• _Work instructions_
Pull out every line of the material below that contains the string "value". Case counts, so a line qualifies only if its capitalization matches exactly.

• _Stored data_
▬▬▬
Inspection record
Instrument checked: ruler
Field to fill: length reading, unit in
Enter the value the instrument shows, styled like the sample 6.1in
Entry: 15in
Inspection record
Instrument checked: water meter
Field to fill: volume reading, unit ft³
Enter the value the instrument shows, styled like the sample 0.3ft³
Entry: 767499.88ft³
▬▬▬
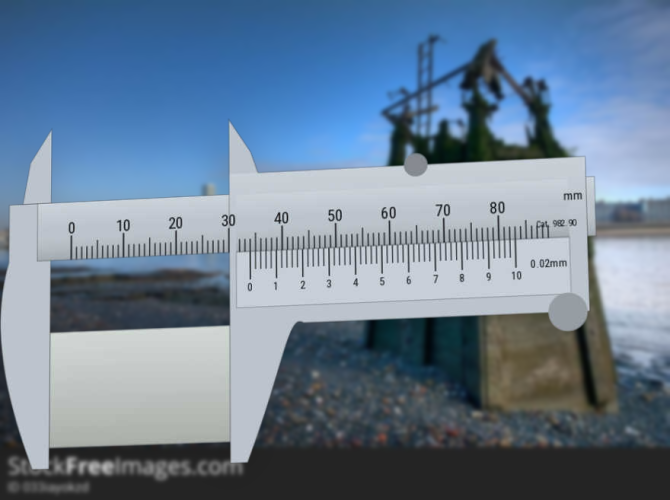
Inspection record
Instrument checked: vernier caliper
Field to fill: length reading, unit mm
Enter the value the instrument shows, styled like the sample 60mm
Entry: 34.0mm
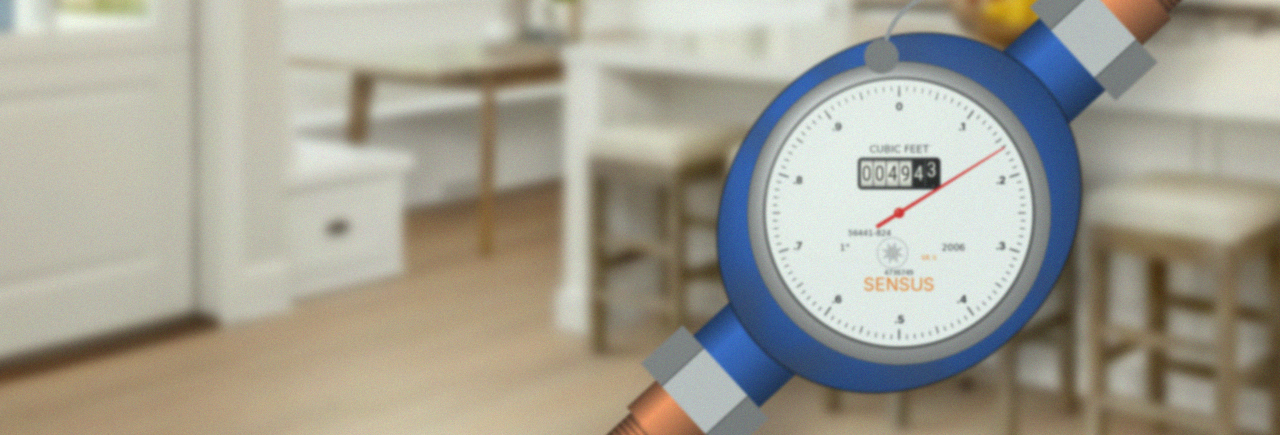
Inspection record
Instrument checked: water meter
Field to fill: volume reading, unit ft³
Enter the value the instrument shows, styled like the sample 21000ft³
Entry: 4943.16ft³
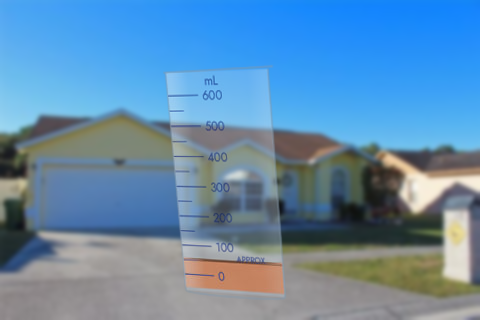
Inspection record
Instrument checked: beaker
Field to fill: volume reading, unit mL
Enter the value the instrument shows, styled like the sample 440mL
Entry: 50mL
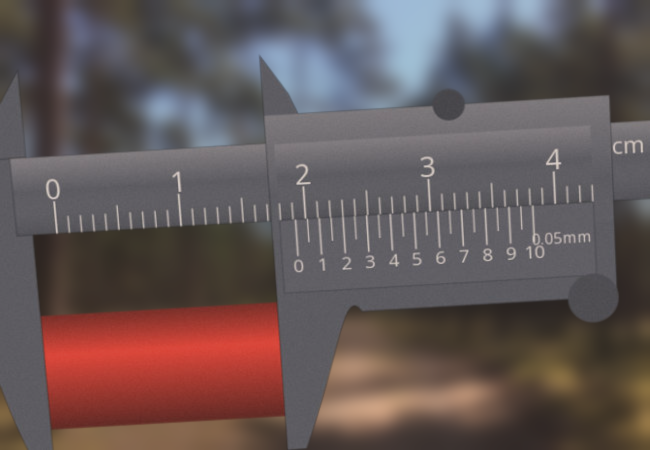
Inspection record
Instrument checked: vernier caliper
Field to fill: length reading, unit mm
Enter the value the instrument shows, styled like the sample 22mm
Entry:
▬▬▬
• _Task solution_
Enter the value the instrument shows, styled like the sample 6.1in
Enter the value the instrument shows, styled like the sample 0.3ft³
Enter the value the instrument shows, styled like the sample 60mm
Enter the value the instrument shows, styled like the sample 21000ft³
Enter the value the instrument shows, styled like the sample 440mL
Enter the value the instrument shows, styled like the sample 22mm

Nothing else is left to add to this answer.